First hospitalized for a relapse of childhood leukemia, Kloe received chemotherapy that triggered pancreatitis. Soon her liver showed signs of veno-occlusive disease, and she developed GI bleeding. By the time the doctors had stopped the trial therapy for her liver, Kloe's pancreatitis had turned deadly.
"She became septic. Her abdomen was filling with infected fluids. They kept saying they had seen pancreatitis before, but not like this," said Brandi Salerno, who stayed at her daughter's side as they moved from hospital to hospital and specialist to specialist and the weeks turned into months.
That's when Kloe's aunt, searching online, found Andres Gelrud, MD, and the team at the University of Chicago Medicine.
"When Brandi called us, we immediately devised a plan of care," said Gelrud. "Kloe was so sick. She had a complete pancreatic ductal dysfunction, but I was able to reconnect it using an ERCP [an interventional procedure that uses an endoscope and X-rays to help physicians visualize blockages]."
According to Gelrud, the medical team tried to work endoscopically as much as possible. However, when they discovered a "wall" of damaged tissue, surgeons performed a videoscopic retroperitoneal debridement (VARD) -- a novel procedure that combines minimally invasive techniques with a more traditional surgical approach.
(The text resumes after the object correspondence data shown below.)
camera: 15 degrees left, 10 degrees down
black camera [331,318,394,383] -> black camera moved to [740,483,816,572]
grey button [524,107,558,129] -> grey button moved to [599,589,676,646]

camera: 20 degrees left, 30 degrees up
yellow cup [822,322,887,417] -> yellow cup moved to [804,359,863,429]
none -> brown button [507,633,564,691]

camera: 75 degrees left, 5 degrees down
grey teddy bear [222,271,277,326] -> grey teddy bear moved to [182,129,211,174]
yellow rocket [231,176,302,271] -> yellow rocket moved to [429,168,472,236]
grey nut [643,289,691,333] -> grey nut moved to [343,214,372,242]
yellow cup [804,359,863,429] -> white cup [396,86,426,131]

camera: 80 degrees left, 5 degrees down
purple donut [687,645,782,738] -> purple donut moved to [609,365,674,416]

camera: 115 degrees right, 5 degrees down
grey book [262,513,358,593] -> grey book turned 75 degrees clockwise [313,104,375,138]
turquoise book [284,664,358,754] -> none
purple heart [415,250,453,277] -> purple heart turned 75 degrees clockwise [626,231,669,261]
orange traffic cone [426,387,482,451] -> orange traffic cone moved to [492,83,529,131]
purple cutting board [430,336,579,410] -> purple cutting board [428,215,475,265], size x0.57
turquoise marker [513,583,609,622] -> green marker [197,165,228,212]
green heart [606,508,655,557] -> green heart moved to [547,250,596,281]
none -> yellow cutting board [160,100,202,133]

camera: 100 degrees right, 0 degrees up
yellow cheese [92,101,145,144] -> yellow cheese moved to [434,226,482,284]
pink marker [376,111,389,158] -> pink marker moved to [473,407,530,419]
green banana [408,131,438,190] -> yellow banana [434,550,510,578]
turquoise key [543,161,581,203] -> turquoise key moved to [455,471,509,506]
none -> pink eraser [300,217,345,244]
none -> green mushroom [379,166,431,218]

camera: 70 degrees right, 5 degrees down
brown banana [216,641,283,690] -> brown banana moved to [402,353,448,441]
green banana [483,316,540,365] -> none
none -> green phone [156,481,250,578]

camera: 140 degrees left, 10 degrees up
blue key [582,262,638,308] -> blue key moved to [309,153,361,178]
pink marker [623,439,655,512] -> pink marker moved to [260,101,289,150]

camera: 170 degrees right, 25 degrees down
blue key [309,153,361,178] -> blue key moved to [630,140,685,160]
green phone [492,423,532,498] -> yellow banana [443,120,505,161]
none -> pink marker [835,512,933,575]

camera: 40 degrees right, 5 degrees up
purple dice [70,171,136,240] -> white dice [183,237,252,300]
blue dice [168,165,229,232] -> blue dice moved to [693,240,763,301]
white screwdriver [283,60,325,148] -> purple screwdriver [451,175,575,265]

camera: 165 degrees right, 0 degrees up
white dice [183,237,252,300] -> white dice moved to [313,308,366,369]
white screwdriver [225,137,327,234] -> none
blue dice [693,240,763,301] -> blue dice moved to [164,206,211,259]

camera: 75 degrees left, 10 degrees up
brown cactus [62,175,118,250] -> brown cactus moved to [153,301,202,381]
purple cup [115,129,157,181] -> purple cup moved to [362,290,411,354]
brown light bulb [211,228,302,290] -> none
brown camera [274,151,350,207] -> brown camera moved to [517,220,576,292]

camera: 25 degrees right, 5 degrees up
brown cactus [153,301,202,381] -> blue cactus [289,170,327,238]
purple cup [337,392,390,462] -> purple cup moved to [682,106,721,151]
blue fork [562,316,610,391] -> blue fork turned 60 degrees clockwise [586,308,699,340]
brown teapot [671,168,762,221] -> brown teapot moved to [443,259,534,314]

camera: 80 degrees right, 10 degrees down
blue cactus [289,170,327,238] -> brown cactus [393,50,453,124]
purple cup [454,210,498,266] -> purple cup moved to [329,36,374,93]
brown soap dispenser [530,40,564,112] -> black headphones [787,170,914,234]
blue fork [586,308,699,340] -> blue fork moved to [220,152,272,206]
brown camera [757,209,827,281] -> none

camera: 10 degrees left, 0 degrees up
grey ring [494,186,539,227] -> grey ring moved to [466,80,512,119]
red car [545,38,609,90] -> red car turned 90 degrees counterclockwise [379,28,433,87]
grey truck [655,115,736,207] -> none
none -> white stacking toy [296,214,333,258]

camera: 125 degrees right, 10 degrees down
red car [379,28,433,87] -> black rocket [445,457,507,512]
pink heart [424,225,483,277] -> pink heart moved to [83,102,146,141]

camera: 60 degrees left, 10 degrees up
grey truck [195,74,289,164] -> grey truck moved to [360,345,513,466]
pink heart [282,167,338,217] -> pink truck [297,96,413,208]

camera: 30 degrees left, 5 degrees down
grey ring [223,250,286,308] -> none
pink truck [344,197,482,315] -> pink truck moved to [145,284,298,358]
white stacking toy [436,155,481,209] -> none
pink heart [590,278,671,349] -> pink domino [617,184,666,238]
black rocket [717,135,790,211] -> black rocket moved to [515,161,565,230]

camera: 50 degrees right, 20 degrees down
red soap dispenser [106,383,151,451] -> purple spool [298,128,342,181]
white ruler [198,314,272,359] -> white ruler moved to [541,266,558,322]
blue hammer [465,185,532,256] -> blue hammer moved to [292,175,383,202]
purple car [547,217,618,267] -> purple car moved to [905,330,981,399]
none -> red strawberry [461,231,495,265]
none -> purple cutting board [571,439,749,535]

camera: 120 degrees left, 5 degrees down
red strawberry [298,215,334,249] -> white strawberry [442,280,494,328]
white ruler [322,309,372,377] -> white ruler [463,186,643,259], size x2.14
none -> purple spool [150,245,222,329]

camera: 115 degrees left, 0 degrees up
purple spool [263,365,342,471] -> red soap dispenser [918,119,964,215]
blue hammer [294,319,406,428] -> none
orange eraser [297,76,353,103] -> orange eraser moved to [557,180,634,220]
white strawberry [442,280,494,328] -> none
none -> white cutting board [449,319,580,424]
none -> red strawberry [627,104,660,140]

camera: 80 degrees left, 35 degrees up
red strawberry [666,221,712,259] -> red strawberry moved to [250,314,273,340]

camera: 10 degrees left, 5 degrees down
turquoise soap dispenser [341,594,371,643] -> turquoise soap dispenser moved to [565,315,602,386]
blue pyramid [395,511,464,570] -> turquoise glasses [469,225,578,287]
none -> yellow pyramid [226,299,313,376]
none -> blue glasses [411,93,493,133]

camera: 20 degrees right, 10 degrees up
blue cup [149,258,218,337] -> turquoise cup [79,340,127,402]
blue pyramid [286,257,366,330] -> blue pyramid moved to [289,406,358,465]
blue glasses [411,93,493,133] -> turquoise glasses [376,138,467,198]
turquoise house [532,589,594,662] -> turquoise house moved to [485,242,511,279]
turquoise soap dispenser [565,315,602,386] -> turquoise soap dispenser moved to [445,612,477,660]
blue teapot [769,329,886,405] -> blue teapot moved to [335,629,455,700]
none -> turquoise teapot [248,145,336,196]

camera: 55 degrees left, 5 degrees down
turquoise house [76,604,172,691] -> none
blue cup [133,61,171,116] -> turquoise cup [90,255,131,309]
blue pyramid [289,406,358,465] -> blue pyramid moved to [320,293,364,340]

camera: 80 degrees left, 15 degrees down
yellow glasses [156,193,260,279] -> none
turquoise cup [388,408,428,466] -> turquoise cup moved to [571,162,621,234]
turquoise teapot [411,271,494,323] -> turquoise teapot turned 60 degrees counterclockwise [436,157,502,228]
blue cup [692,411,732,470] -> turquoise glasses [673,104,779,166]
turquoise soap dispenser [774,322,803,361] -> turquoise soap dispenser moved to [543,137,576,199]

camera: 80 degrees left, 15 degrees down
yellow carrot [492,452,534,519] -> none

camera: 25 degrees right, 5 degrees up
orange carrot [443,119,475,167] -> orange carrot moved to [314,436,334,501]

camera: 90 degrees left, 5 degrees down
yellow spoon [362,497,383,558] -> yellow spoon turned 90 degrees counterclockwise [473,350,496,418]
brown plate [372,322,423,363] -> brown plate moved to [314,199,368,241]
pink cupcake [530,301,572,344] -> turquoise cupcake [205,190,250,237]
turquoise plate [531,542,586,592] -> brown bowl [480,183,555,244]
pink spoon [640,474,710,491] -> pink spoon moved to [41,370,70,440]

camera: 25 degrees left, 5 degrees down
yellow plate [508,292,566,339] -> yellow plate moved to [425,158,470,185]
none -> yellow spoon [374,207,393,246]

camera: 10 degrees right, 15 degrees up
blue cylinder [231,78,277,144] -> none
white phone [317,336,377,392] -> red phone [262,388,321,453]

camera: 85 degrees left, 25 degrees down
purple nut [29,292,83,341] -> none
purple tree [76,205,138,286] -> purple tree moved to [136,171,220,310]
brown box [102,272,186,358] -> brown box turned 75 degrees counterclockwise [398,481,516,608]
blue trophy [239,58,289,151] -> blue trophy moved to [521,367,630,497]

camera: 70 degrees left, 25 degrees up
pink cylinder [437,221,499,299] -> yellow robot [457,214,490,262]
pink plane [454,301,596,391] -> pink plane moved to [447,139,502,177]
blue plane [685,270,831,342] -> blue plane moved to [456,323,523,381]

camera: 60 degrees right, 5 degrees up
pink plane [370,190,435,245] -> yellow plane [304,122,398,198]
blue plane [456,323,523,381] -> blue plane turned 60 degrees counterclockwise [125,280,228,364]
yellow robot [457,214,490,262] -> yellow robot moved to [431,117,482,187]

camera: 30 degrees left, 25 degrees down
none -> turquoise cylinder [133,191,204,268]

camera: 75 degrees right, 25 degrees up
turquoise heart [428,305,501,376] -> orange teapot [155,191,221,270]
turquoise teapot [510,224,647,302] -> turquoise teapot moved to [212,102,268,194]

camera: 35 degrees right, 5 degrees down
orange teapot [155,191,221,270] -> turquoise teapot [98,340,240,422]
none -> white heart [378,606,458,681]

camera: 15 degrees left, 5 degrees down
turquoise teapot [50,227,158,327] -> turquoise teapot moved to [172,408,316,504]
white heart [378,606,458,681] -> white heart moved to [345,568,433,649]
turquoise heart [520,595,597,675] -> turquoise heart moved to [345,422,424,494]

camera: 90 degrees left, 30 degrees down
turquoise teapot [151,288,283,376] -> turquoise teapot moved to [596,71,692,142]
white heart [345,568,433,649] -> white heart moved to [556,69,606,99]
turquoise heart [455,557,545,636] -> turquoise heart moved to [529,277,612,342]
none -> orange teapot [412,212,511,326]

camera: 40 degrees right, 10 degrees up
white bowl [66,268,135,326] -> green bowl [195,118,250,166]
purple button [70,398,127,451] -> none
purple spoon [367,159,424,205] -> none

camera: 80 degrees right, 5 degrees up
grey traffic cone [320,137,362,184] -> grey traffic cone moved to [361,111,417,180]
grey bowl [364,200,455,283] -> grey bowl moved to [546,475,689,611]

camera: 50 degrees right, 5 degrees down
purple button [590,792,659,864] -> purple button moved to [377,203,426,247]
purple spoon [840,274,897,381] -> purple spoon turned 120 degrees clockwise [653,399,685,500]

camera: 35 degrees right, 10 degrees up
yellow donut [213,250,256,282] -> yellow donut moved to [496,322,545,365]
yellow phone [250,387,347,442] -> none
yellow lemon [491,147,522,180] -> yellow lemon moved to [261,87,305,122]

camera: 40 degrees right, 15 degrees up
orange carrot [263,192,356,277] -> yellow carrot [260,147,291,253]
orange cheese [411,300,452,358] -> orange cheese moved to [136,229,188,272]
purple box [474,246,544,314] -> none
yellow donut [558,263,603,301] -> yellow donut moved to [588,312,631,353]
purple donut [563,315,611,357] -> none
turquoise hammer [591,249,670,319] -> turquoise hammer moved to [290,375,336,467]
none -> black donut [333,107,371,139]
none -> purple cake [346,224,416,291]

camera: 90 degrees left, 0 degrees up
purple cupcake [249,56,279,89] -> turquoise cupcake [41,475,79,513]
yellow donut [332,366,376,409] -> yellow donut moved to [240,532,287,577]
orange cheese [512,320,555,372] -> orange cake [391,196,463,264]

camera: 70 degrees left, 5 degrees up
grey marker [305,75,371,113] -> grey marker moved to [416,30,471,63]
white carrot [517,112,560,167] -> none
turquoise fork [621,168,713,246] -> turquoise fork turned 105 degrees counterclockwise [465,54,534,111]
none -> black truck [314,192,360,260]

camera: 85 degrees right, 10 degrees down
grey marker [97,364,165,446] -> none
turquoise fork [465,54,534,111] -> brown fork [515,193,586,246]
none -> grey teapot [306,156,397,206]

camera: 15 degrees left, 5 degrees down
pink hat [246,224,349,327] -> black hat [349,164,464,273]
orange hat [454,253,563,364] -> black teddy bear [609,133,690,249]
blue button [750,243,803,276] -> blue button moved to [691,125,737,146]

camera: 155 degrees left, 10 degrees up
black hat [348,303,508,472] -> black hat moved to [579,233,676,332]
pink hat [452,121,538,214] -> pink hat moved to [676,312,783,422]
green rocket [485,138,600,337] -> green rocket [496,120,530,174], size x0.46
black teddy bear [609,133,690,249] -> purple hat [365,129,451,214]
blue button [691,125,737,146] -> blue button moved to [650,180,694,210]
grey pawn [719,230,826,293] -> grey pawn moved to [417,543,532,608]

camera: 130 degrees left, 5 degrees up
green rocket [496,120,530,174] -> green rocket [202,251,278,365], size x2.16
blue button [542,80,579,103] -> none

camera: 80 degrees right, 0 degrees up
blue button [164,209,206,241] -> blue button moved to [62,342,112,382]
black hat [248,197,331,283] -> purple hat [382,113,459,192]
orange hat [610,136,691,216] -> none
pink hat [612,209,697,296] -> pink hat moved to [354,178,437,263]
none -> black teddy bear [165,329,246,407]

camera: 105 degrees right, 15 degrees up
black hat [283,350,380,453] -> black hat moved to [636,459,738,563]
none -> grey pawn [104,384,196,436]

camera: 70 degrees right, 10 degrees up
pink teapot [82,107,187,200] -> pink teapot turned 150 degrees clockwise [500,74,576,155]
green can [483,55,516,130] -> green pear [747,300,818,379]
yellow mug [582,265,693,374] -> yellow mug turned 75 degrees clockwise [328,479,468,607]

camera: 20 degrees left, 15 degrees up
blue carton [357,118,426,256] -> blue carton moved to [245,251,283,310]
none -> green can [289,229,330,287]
"The VARD saved Kloe," Gelrud said. "Dr. Matthews, the surgeon, was superb. The interventional radiology team was superb, as well. It was just an incredible team effort."
On January 24, 2015, the team's extraordinary skill and experience paid off. For the first time in more than a year, Kloe and her mother went home.
"I said I wasn't going to leave the hospital without my daughter," said Brandi. "Thanks to Dr. Gelrud and Dr. Matthews, I was able to keep that promise."